Scientists Find 21 New Bird Species by Asking the Birds

Posted on Categories Discover Magazine

Same-or-different is the concept behind the most basic toddler games. We encourage kids to put the square block in the square hole, find two cards that match, place the cow in the cow-shaped puzzle slot. But in nature, the cow-shaped slots are harder to see. Deciding whether two animals are the same or different species frequently causes debates among scientists. In Central and South America, researchers tried to find the differences between many pairs of closely related birds by simply asking the birds. The results suggested they’d found 21 new species.

Most bird scientists follow the rule that if birds don’t usually mate with each other, they’re different species. Populations of related birds that live in slightly different places may be in the process of evolving into two separate species. To decide whether relatives living apart from each other are the same species or not, scientists often compare recordings of the birds’ songs, write Benjamin Freeman of the University of British Columbia and his coauthor, Graham Montgomery of Cornell University.

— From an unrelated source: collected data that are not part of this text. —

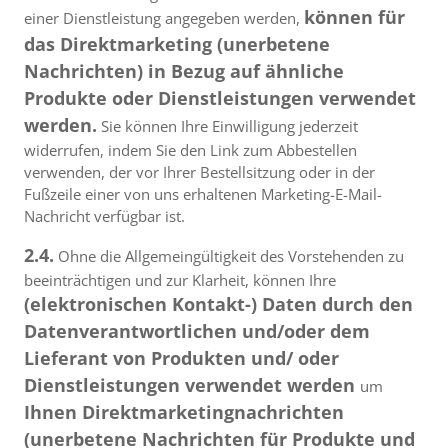
können für
einer Dienstleistung angegeben werden,
das Direktmarketing (unerbetene
Nachrichten) in Bezug auf ähnliche
Produkte oder Dienstleistungen verwendet
werden.
Sie können Ihre Einwilligung jederzeit
widerrufen, indem Sie den Link zum Abbestellen
verwenden, der vor Ihrer Bestellsitzung oder in der
Fußzeile einer von uns erhaltenen Marketing-E-Mail-
Nachricht verfügbar ist.
2.4.
Ohne die Allgemeingültigkeit des Vorstehenden zu
beeinträchtigen und zur Klarheit, können Ihre
(elektronischen Kontakt-) Daten durch den
Datenverantwortlichen und/oder dem
Lieferant von Produkten und/ oder
Dienstleistungen verwendet werden
um
Ihnen Direktmarketingnachrichten
(unerbetene Nachrichten für Produkte und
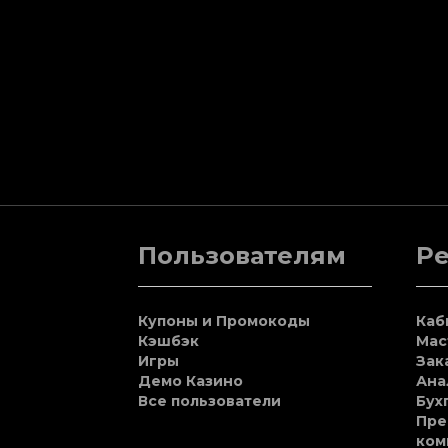
Пользователям
Р
Купоны и Промокоды
Каб
Кэшбэк
Мас
Игры
Зак
Демо Казино
Ана
Все пользователи
Бух
Пре
ком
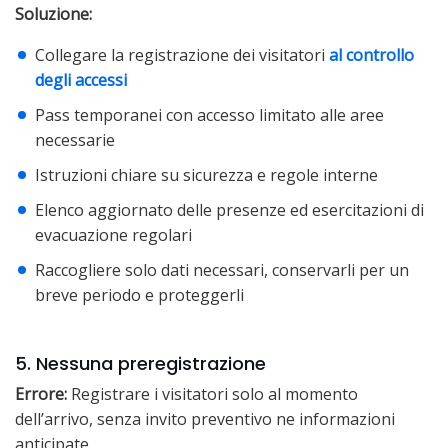
Soluzione:
Collegare la registrazione dei visitatori
al controllo
degli accessi
Pass temporanei con accesso limitato alle aree
necessarie
Istruzioni chiare su sicurezza e regole interne
Elenco aggiornato delle presenze ed esercitazioni di
evacuazione regolari
Raccogliere solo dati necessari, conservarli per un
breve periodo e proteggerli
5. Nessuna preregistrazione
Errore:
Registrare i visitatori solo al momento
dell’arrivo, senza invito preventivo ne informazioni
anticipate.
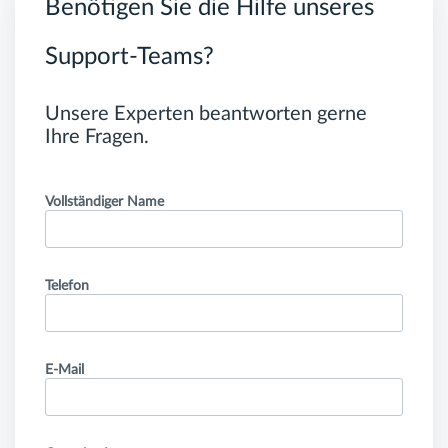
Benötigen Sie die Hilfe unseres
Support-Teams?
Unsere Experten beantworten gerne
Ihre Fragen.
Vollständiger Name
Telefon
E-Mail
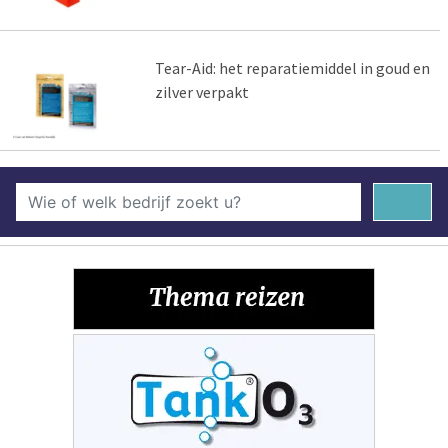
Tear-Aid: het reparatiemiddel in goud en
zilver verpakt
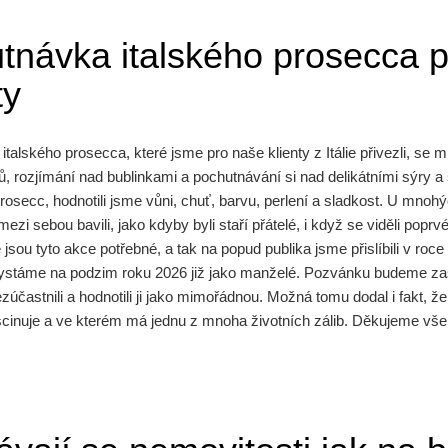
tnávka italského prosecca 
ty
talského prosecca, které jsme pro naše klienty z Itálie přivezli, 
ů, rozjímání nad bublinkami a pochutnávání si nad delikátními sýry a
osecc, hodnotili jsme vůni, chuť, barvu, perlení a sladkost. U mnoh
ezi sebou bavili, jako kdyby byli staří přátelé, i když se viděli poprvé
sou tyto akce potřebné, a tak na popud publika jsme přislíbili v roc
hystáme na podzim roku 2026 již jako manželé. Pozvánku budeme zas
účastnili a hodnotili ji jako mimořádnou. Možná tomu dodal i fakt, že
 fascinuje a ve kterém má jednu z mnoha životních zálib. Děkujeme vše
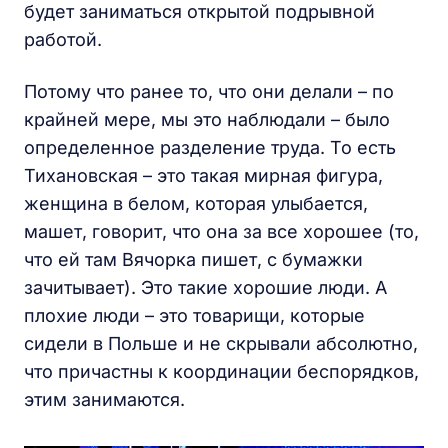
будет заниматься открытой подрывной
работой.
Потому что ранее то, что они делали – по
крайней мере, мы это наблюдали – было
определенное разделение труда. То есть
Тихановская – это такая мирная фигура,
женщина в белом, которая улыбается,
машет, говорит, что она за все хорошее (то,
что ей там Вячорка пишет, с бумажки
зачитывает). Это такие хорошие люди. А
плохие люди – это товарищи, которые
сидели в Польше и не скрывали абсолютно,
что причастны к координации беспорядков,
этим занимаются.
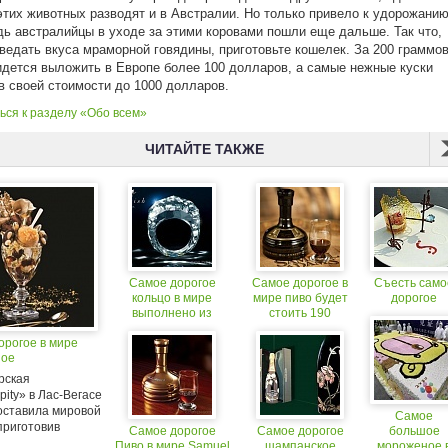
этих животных разводят и в Австралии. Но только привело к удорожани
дь австралийцы в уходе за этими коровами пошли еще дальше. Так что,
ведать вкуса мраморной говядины, приготовьте кошелек. За 200 граммо
дется выложить в Европе более 100 долларов, а самые нежные куски
в своей стоимости до 1000 долларов.
ься к разделу «Обо всем»
ЧИТАЙТЕ ТАКЖЕ
Самое дорогое
Самое дорогое в
Съесть само
кольцо в мире
мире пиво будет
дорогое
выполнено из
стоить 190
цельного алмаза. $
долларов за
орогое в мире
70.000.000
бутылку
ное
рская
pity» в Лас-Вегасе
оставила мировой
Самое
приготовив
Самое дорогое
Самое дорогое
большое
Пиво в мире Samuel
шампанское
мороженое 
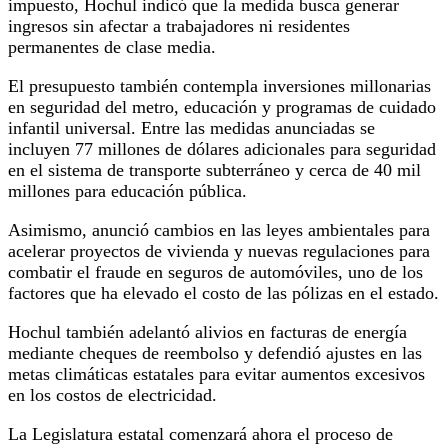
impuesto, Hochul indicó que la medida busca generar
ingresos sin afectar a trabajadores ni residentes
permanentes de clase media.
El presupuesto también contempla inversiones millonarias
en seguridad del metro, educación y programas de cuidado
infantil universal. Entre las medidas anunciadas se
incluyen 77 millones de dólares adicionales para seguridad
en el sistema de transporte subterráneo y cerca de 40 mil
millones para educación pública.
Asimismo, anunció cambios en las leyes ambientales para
acelerar proyectos de vivienda y nuevas regulaciones para
combatir el fraude en seguros de automóviles, uno de los
factores que ha elevado el costo de las pólizas en el estado.
Hochul también adelantó alivios en facturas de energía
mediante cheques de reembolso y defendió ajustes en las
metas climáticas estatales para evitar aumentos excesivos
en los costos de electricidad.
La Legislatura estatal comenzará ahora el proceso de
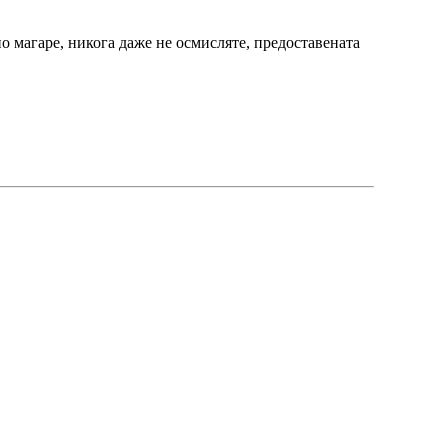
о магаре, никога даже не осмисляте, предоставената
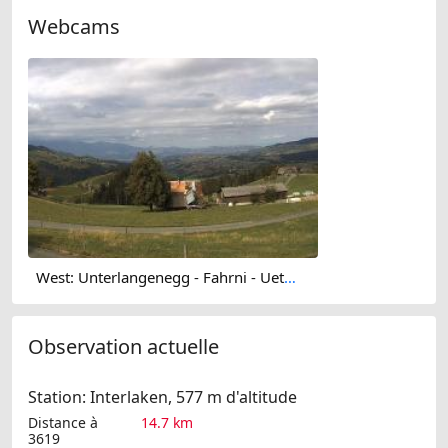
Webcams
West: Unterlangenegg - Fahrni - Uetendorf - Schwarzenegg - Stockhorn - Riggisberg - Gurnigel Pass - Jura - Buchen
Observation actuelle
Station: Interlaken, 577 m d'altitude
Distance à
14.7 km
3619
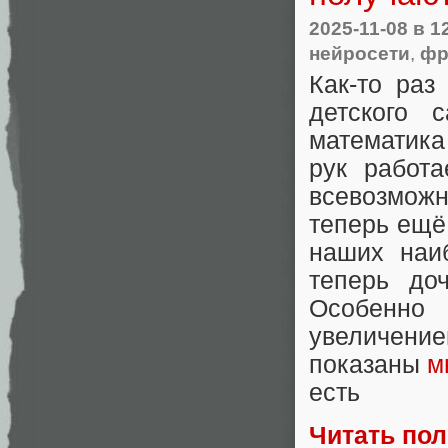
2025-11-08
в 1
нейросети
,
фр
Как-то раз
детского 
математика
рук работа
всевозмож
теперь ещё
наших наи
теперь до
Особенно 
увеличени
показаны
м
есть
Читать по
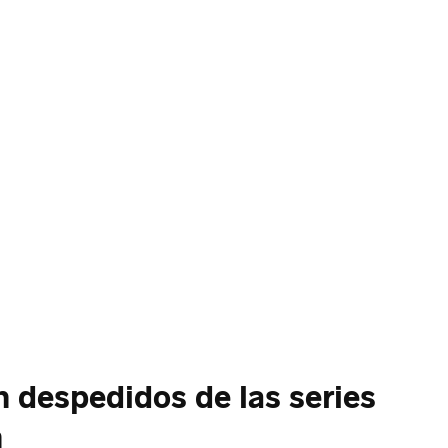
n despedidos de las series
n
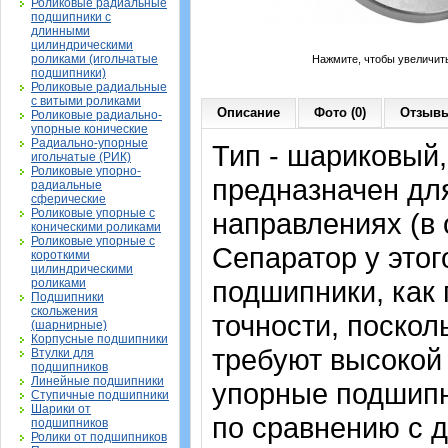
Роликовые радиальные
подшипники с
длинными
цилиндрическими
роликами (игольчатые
Нажмите, чтобы увеличит
подшипники)
Роликовые радиальные
с витыми роликами
Описание
Фото (0)
Отзывы
Роликовые радиально-
упорные конические
Радиально-упорные
Тип - шариковый,
игольчатые (РИК)
Роликовые упорно-
предназначен для
радиальные
сферические
Роликовые упорные с
направлениях (в 
коническими роликами
Роликовые упорные с
Сепаратор у это
короткими
цилиндрическими
подшипники, как
роликами
Подшипники
скольжения
точности, поскол
(шарнирные)
Корпусные подшипники
требуют высокой 
Втулки для
подшипников
Линейные подшипники
упорные подшипн
Ступичные подшипники
Шарики от
по сравнению с 
подшипников
Ролики от подшипников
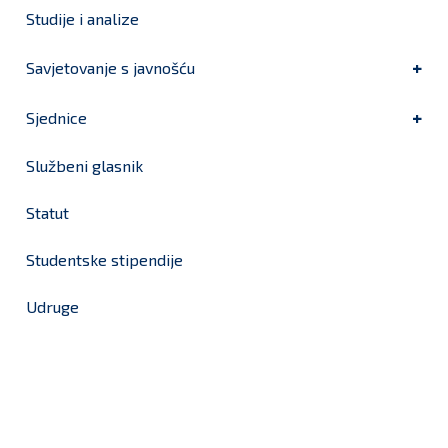
Studije i analize
Savjetovanje s javnošću
Sjednice
Službeni glasnik
Statut
Studentske stipendije
Udruge
Grad Bjelovar
OIB: 18970641692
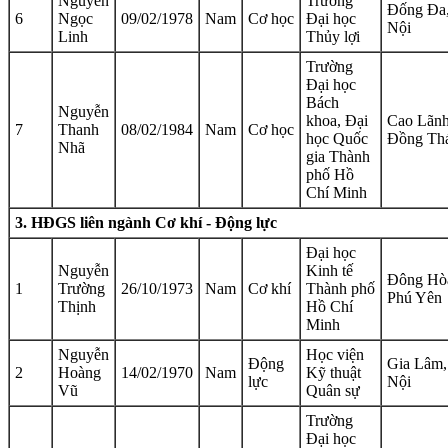
Nguyễn
Trường
Đống Đa
6
Ngọc
09/02/1978
Nam
Cơ học
Đại học
Nội
Linh
Thủy lợi
Trường
Đại học
Bách
Nguyễn
khoa, Đại
Cao Lãnh
7
Thanh
08/02/1984
Nam
Cơ học
học Quốc
Đồng Th
Nhã
gia Thành
phố Hồ
Chí Minh
3. HĐGS liên ngành Cơ khí - Động lực
Đại học
Nguyễn
Kinh tế
Đông Hò
1
Trường
26/10/1973
Nam
Cơ khí
Thành phố
Phú Yên
Thịnh
Hồ Chí
Minh
Nguyễn
Học viện
Động
Gia Lâm,
2
Hoàng
14/02/1970
Nam
Kỹ thuật
lực
Nội
Vũ
Quân sự
Trường
Đại học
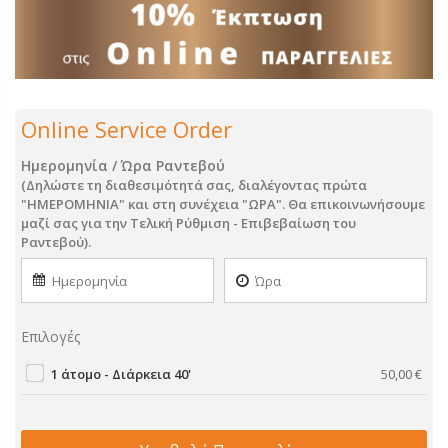
Online Service Order
Ημερομηνία / Ώρα Ραντεβού
(Δηλώστε τη διαθεσιμότητά σας, διαλέγοντας πρώτα
"ΗΜΕΡΟΜΗΝΙΑ" και στη συνέχεια "ΩΡΑ". Θα επικοινωνήσουμε
μαζί σας για την Τελική Ρύθμιση - Επιβεβαίωση του
Ραντεβού).
Επιλογές
1 άτομο - Διάρκεια 40'
50,00
€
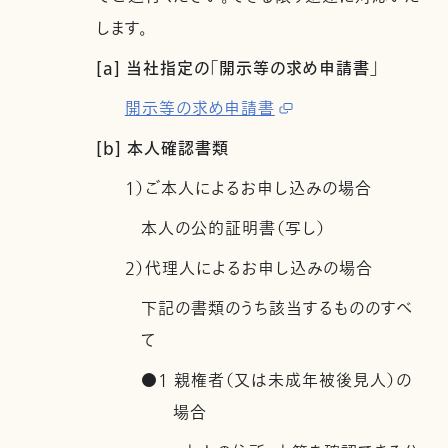
します。
[a] 当社指定の「開示等の求め申請書」
開示等の求め申請書
[b] 本人確認書類
1）ご本人によるお申し込みの場合
本人の公的証明書（写し）
2）代理人によるお申し込みの場合
下記の書類のうち該当するもののすべ
て
●1 親権者（又は未成年被後見人）の
場合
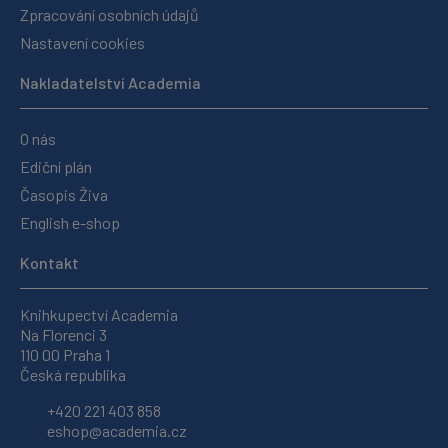
Zpracování osobních údajů
Nastavení cookies
Nakladatelství Academia
O nás
Ediční plán
Časopis Živa
English e-shop
Kontakt
Knihkupectví Academia
Na Florenci 3
110 00 Praha 1
Česká republika
+420 221 403 858
eshop@academia.cz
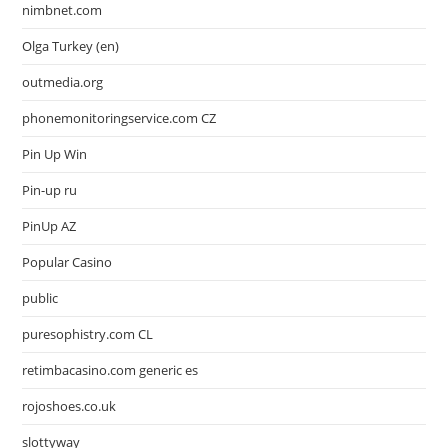
nimbnet.com
Olga Turkey (en)
outmedia.org
phonemonitoringservice.com CZ
Pin Up Win
Pin-up ru
PinUp AZ
Popular Casino
public
puresophistry.com CL
retimbacasino.com generic es
rojoshoes.co.uk
slottyway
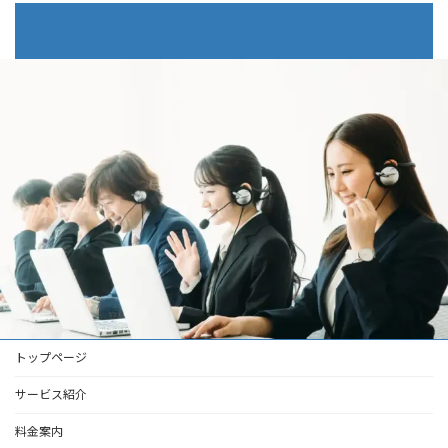
トップページ
サービス紹介
料金案内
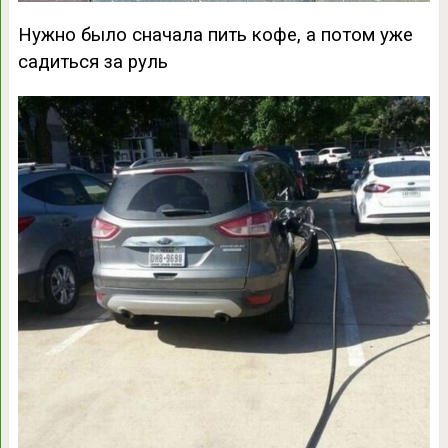
Нужно было сначала пить кофе, а потом уже
садиться за руль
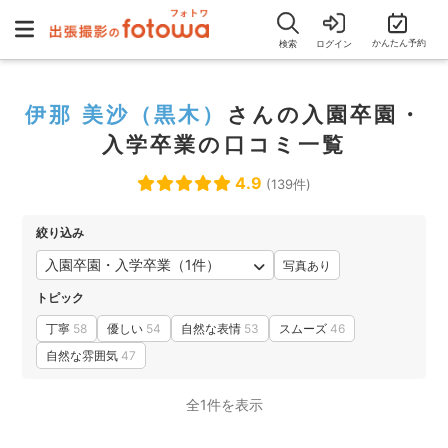
かんたん予約
検索
ログイン
伊那 美沙（黒木）
さんの入園卒園・
入学卒業の口コミ一覧
4.9
(139件)
絞り込み
入園卒園・入学卒業（1件）
写真あり
トピック
丁寧
58
優しい
54
自然な表情
53
スムーズ
46
自然な雰囲気
47
全1件を表示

Another, more difficult way to ask the question is to lug speakers into the wild and play a recording of one bird’s song to the other bird. How it reacts will tell you whether the bird thinks it’s hearing its own species or not.

Freeman and Montgomery decided to compare the two methods of telling bird species apart. As part of a larger study, they went to Panama, Costa Rica and Ecuador and looked at 72 pairs of birds that are closely related but live apart. Some of the pairs in the study are already categorized as separate species, while others are only “subspecies.”

The researchers searched the forests for the birds they were interested in. When they found a (usually male) bird defending a patch of land, they set up a wireless speaker a little ways away. Then they played recordings of two different songs. One song came from another bird in the target bird’s local population. The other song belonged to a bird from the related but geographically separate population.

If the bird heard another bird of its species singing nearby, it ought to respond by aggressively approaching the speaker. Freeman and Montgomery only included experiments where the bird reacted this way to hearing another member of its local population. If the bird also tried to chase off the speaker when it played the other recording—the song of a bird from the geographically separate population—then the researchers assumed the target bird considered that bird the same species.

In other words, a bird reacting to the speaker meant the two populations were one species. A bird ignoring the speaker meant they were different.

Freeman and Montgomery say this is actually a conservative way to judge whether birds belong to the same species or not. When a territorial bird is chasing off a challenger, mistaken identity isn’t a big deal. But when a female bird chooses her mate—often by his song—she needs to be picky. So female birds are likely more selective about which songs they consider “same” or “different,” the authors say, and those mating choices are the ones that can drive two populations apart evolutionarily.

The researchers also analyzed the acoustic traits of songs from the 72 bird pairs. Their software measured things like high and low frequencies, average note rate, and average length of notes.

They found that when a pair of birds had very different songs according to the computer analysis, one bird was also likely to ignore a recording of the other. But when the differences between songs were smaller, the acoustic analysis didn’t say much about how birds would react to each other. Based on the birds that ignored each other’s calls in the study, Freeman and Montgomery say they found 21 bird pairs that ought to be different species but are currently classified as the same.

This means scientists shouldn’t rely on acoustic analysis to judge whether birds are the same species or not, the authors say. Whenever possible it’s better to, in their words, “ask the birds themselves.”


Image: An orange-billed sparrow, by Francesco Veronesi (via Flickr). This is one of the species that, according to the study, ought to be two.